Rimaniamo nelle isole e spostiamoci in Sardegna dove ci sono i Issohadores e Mamuthones, tradizionali maschere, davvero caratteristiche. Gli Issohadores indossano corpetti rossi, maschera bianca, berretti e scialle, seguiti dai Mamuthones, che indossano pelli di ovino, maschere di legno e “sa carriga”, ovvero 30 chili di campanacci sulla schiena. Da vedere, almeno una volta nella vita! Tra le specialità gastronomiche sarde per Carnevale le zeppole fritte, dette zippulas, i fatti fritti, le meraviglias o chiacchiere, e le orillettas.

E in Molise?

A Larino, in provincia di Campobasso, il Carnevale è storico grazie al riconoscimento ottenuto dal Ministero della Cultura. Quest’anno ricorre la sua 44esima edizione e il cuore della nuova edizione sarà ancora una volta la sfilata dei giganti di cartapesta, alti 6 metri, realizzati da maestri abilissimi ed accompagnati di danze e costumi dai colori sgargianti. Una volta giunti in Molise non potrete non assaggiare le scarpelle, gli strufoli, le zeppole e i caciatielli.

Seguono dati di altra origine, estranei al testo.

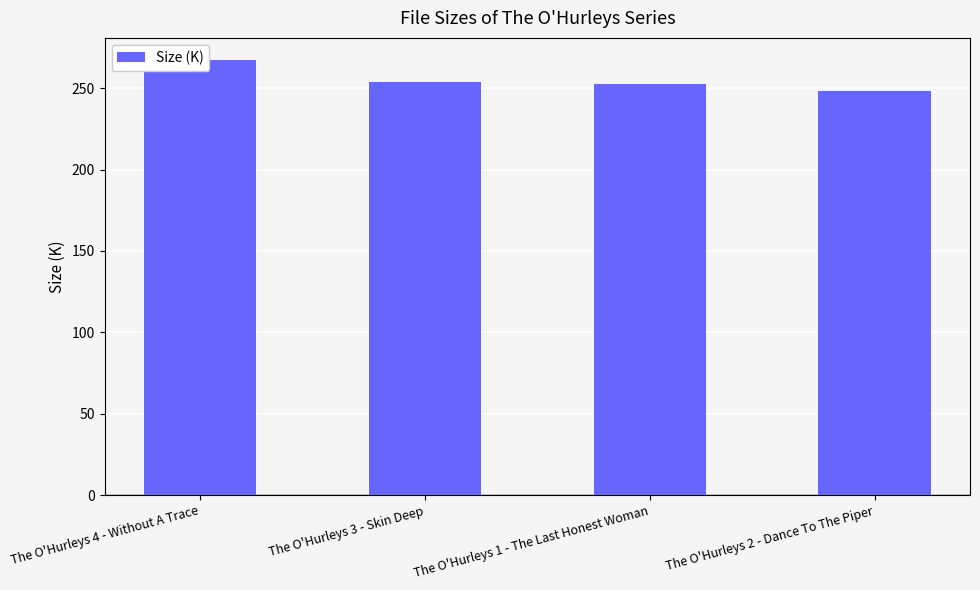

List the labels in order of value, smallest first.

The O'Hurleys 2 - Dance To The Piper, The O'Hurleys 1 - The Last Honest Woman, The O'Hurleys 3 - Skin Deep, The O'Hurleys 4 - Without A Trace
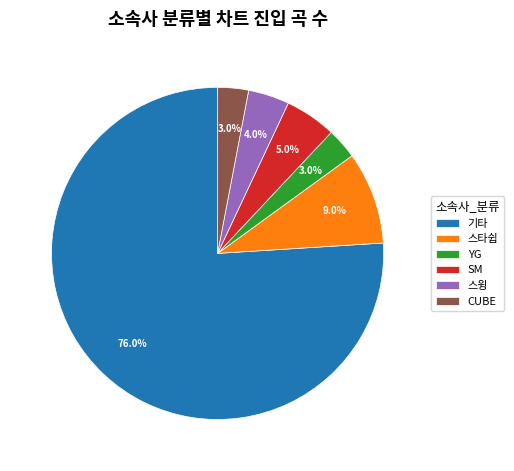

To the nearest percent, what is the average slice percentage?

17%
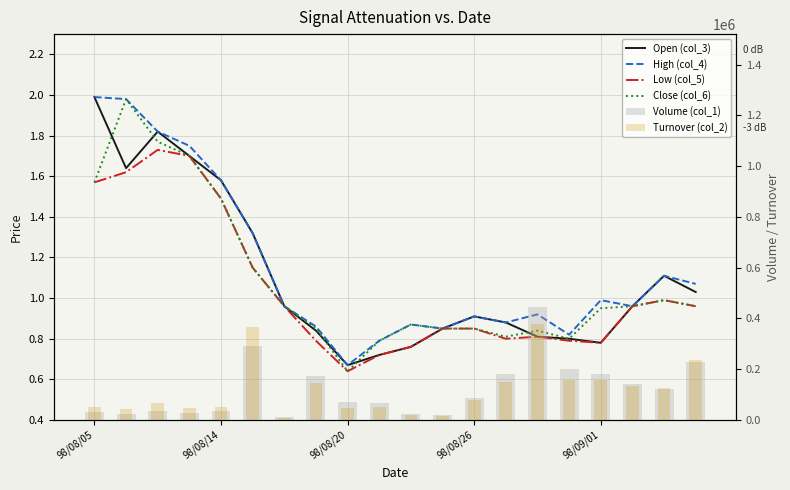

Reading left to right, what are all the values shown in this chart?

Open (col_3): 2.0	1.6	1.8	1.7	1.6	1.3	1.0	0.8	0.7	0.7	0.8	0.8	0.9	0.9	0.8	0.8	0.8	1.0	1.1	1.0
High (col_4): 2.0	2.0	1.8	1.8	1.6	1.3	1.0	0.9	0.7	0.8	0.9	0.8	0.9	0.9	0.9	0.8	1.0	1.0	1.1	1.1
Low (col_5): 1.6	1.6	1.7	1.7	1.5	1.1	1.0	0.8	0.6	0.7	0.8	0.8	0.8	0.8	0.8	0.8	0.8	1.0	1.0	1.0
Close (col_6): 1.6	2.0	1.8	1.7	1.5	1.1	1.0	0.8	0.6	0.8	0.9	0.8	0.8	0.8	0.8	0.8	0.9	1.0	1.0	1.0
Volume (col_1): 30000.0	25000.0	37000.0	27000.0	34000.0	292000.0	10000.0	173000.0	70000.0	67000.0	25000.0	20000.0	85000.0	180000.0	446000.0	199000.0	180000.0	140000.0	121000.0	229000.0
Turnover (col_2): 53000.0	42950.0	66010.0	46250.0	51560.0	366360.0	9600.0	144650.0	45400.0	49430.0	20800.0	17000.0	77050.0	151100.0	380120.0	158900.0	158000.0	134400.0	124830.0	237620.0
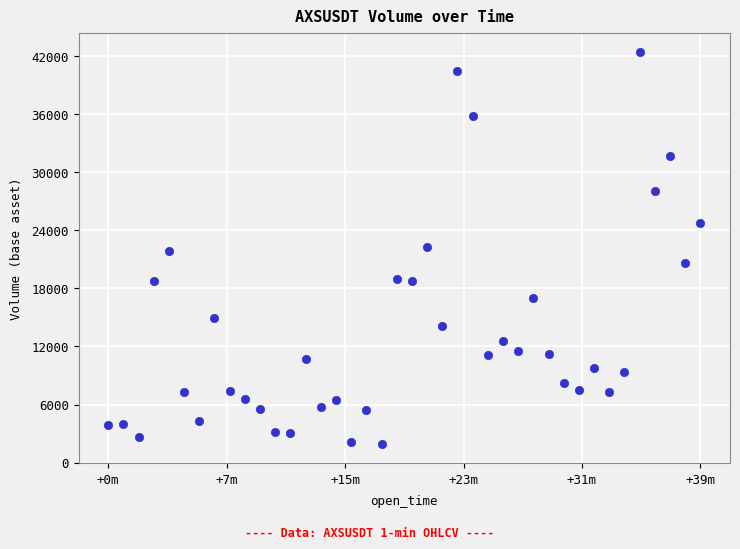

What is the range of X values (max minus min)?

2340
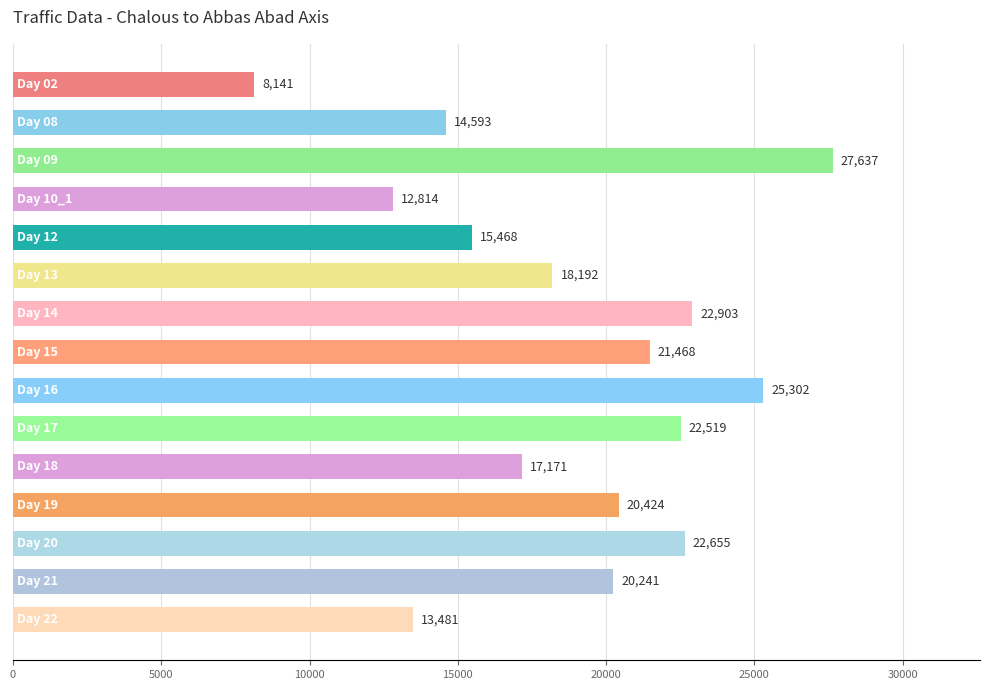

How many distinct data groups are displayed?

1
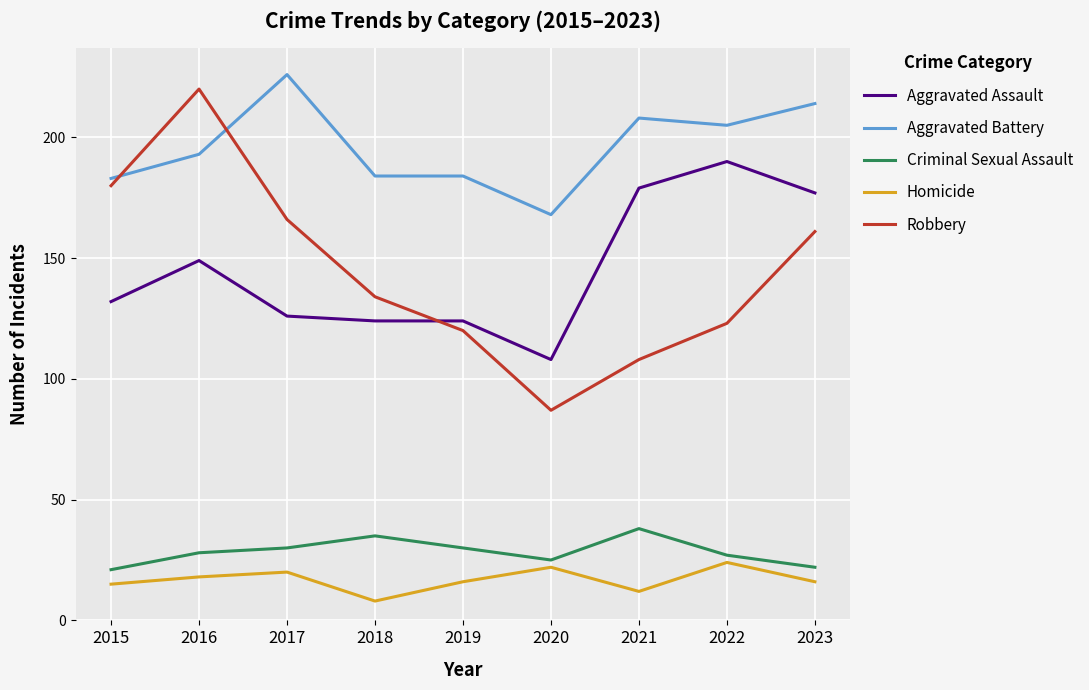

What is the lowest value of the Aggravated Battery series?

168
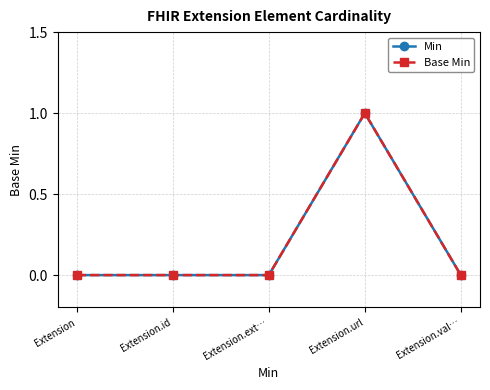

True or false: Min and Base Min cross at least once.

False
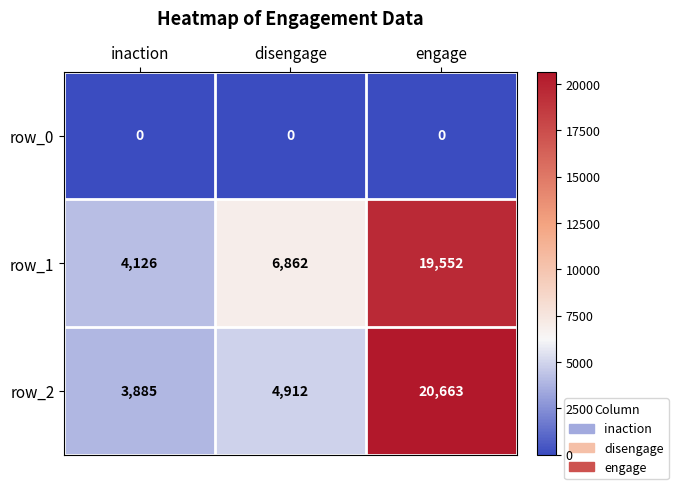

What is the difference between the row_1 values at engage and disengage?

12690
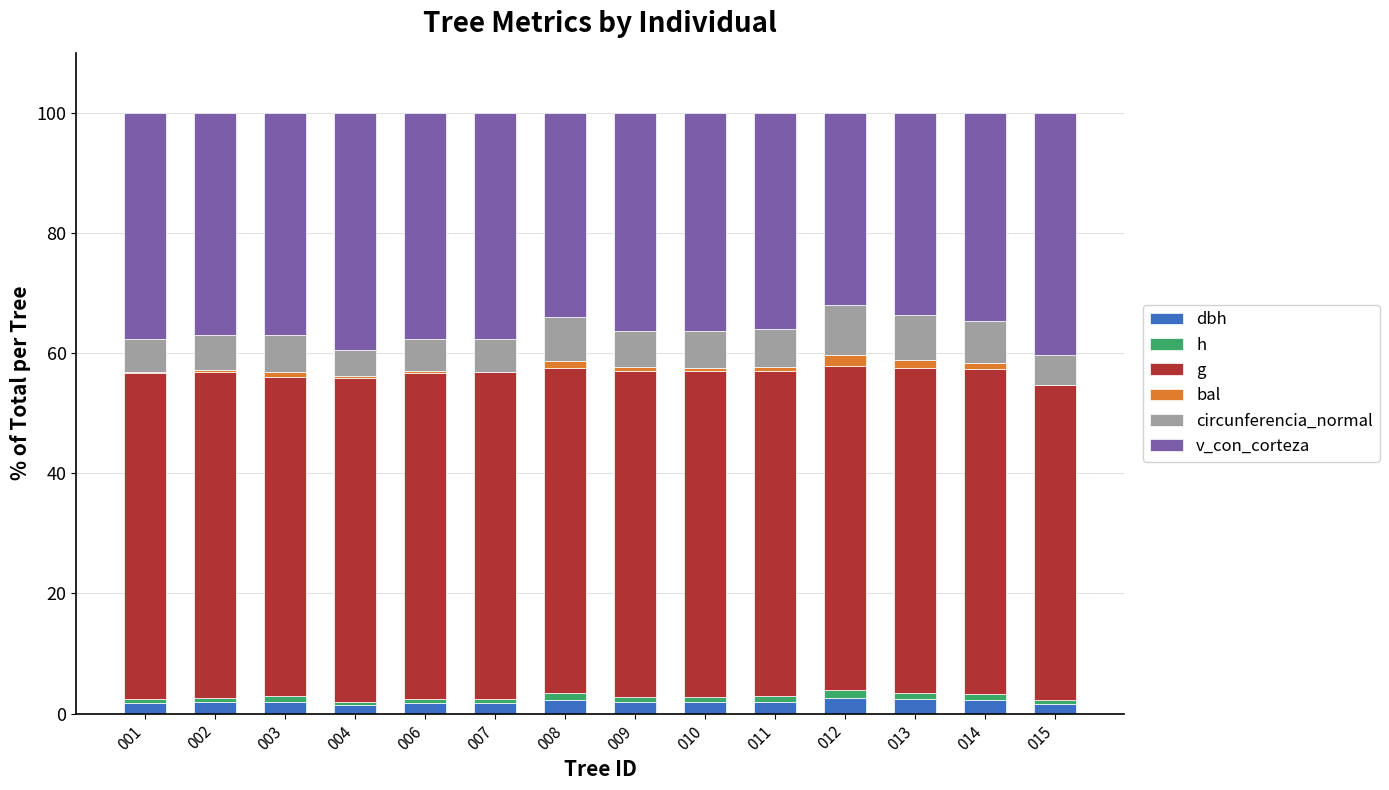

The value of h at 001 is 0.4. True or false?

False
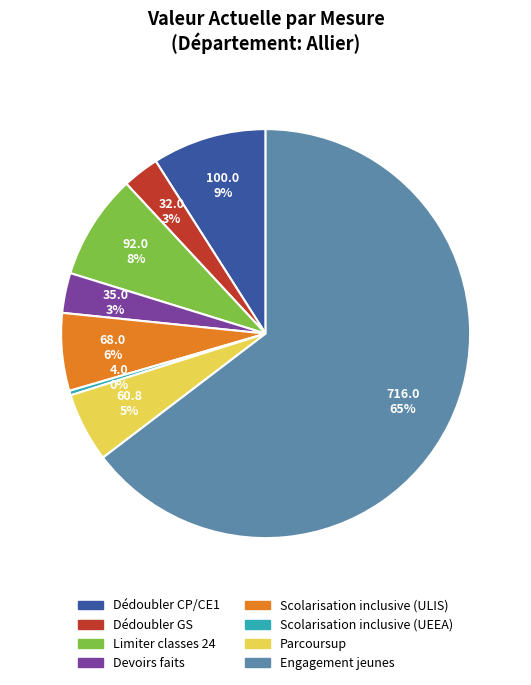

Which category has the smallest portion of the pie?

Scolarisation inclusive (UEEA)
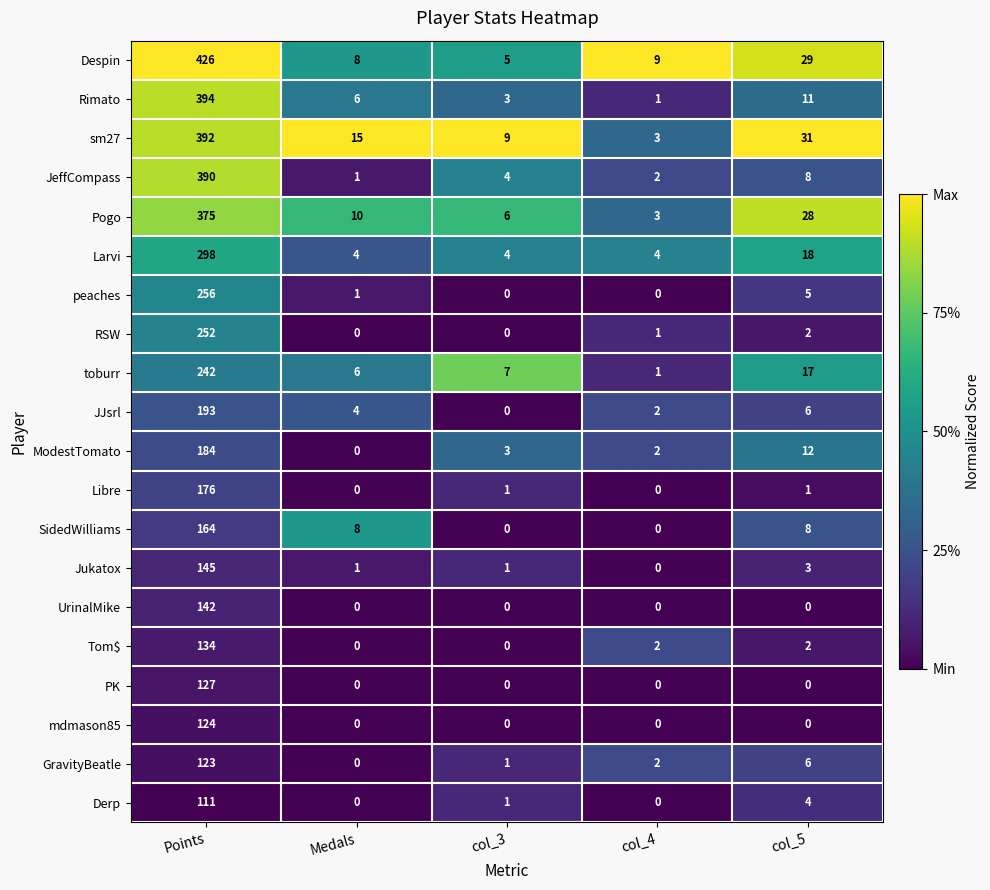

What is the greatest value displayed?

426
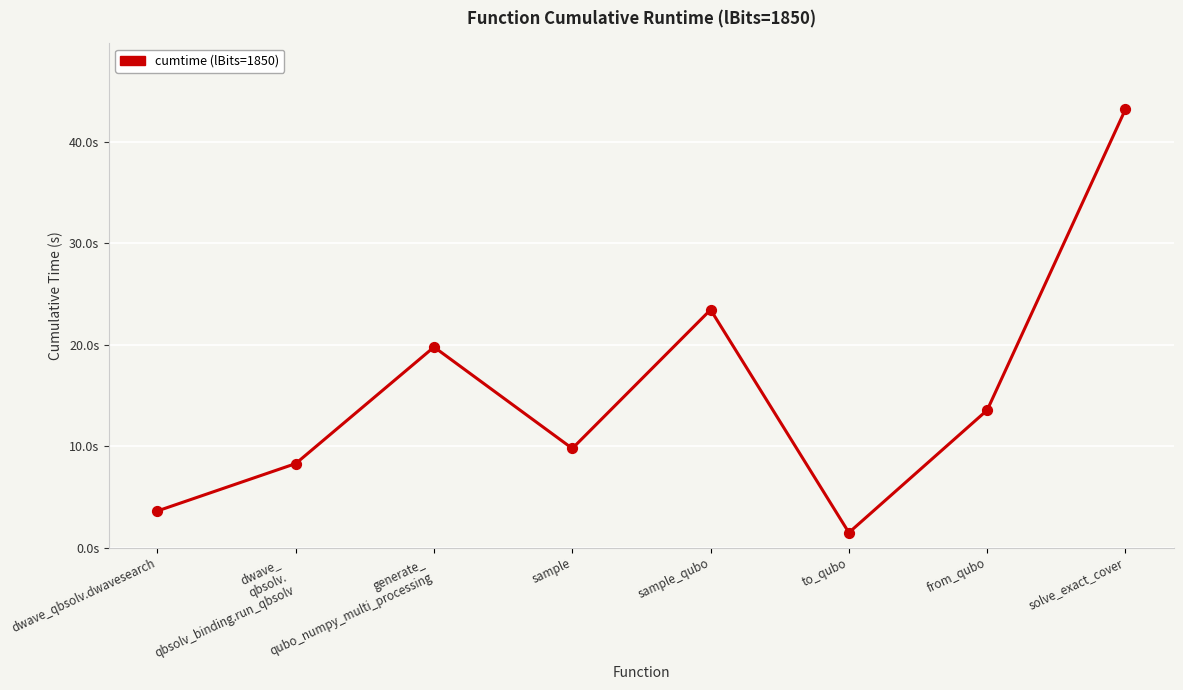

Which has a higher value, solve_exact_cover or to_qubo?

solve_exact_cover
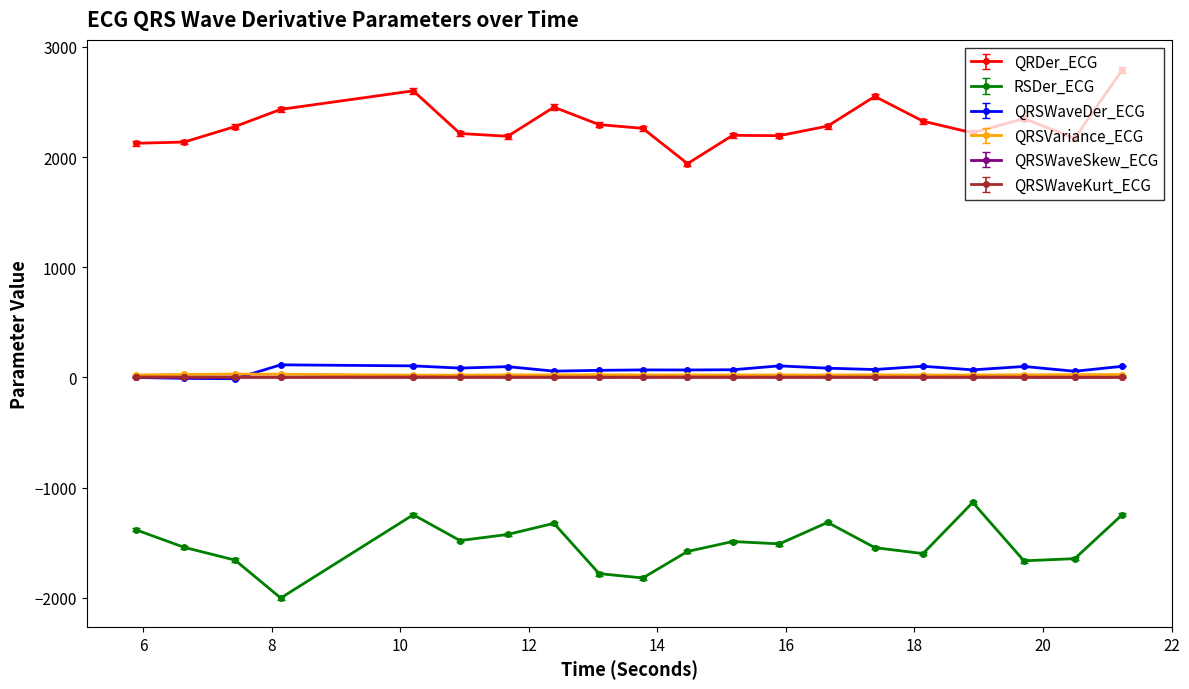

Is this an area chart (filled region under the line)?

No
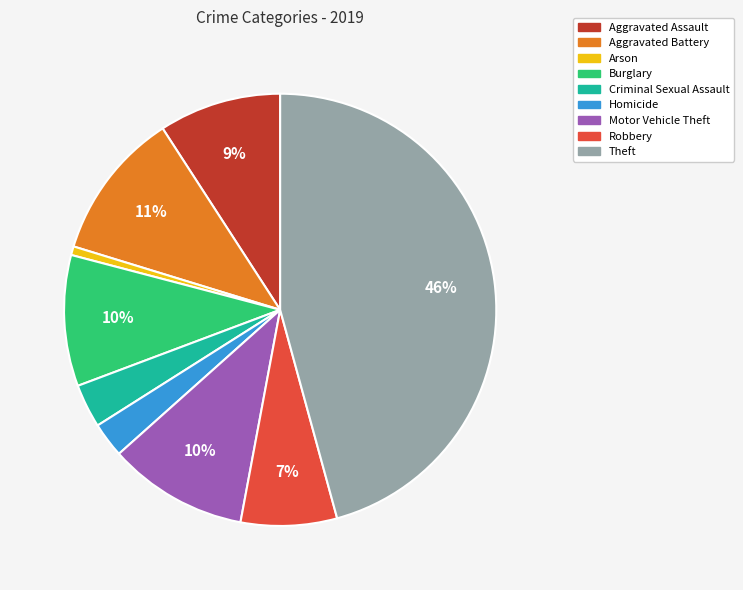

To the nearest percent, what percentage of the pie is Homicide?

3%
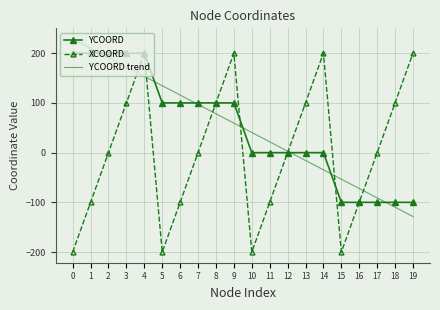

Which series has the largest range (max minus min)?

XCOORD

Il Carnevale di Venezia e di Cento

Sebbene catalogarli tutti in un unico articolo sia quasi impossibile, vale la pena citare anche il Carnevale di Cento, in Emilia Romagna, e il Carnevale di Venezia. Gemellato con il Carnevale di Rio, quello di Cento è caratterizzato da carri alti più di 20 metri. La vera caratteristica è il “gettito”, che consiste nel lancio di oggetti direttamente dei carri: piccoli doni, come peluche o palloni, per i bimbi. Spostiamoci a Venezia, dove ha luogo ogni anno il Carnevale più famoso d’Italia che si svolge tra i romantici canali della città e in piazza San Marco dove, oltre ai costumi elegantissimi, vanno in scena concerti e spettacoli suggestivi. Se a Venezia potrete assaporare frittelle, chiacchiere, castagnole e crema fritta servita con un bicchiere di passito, in Emilia Romagna potrete provare sfrappole, frittelline di riso, castagnole e intrigoni.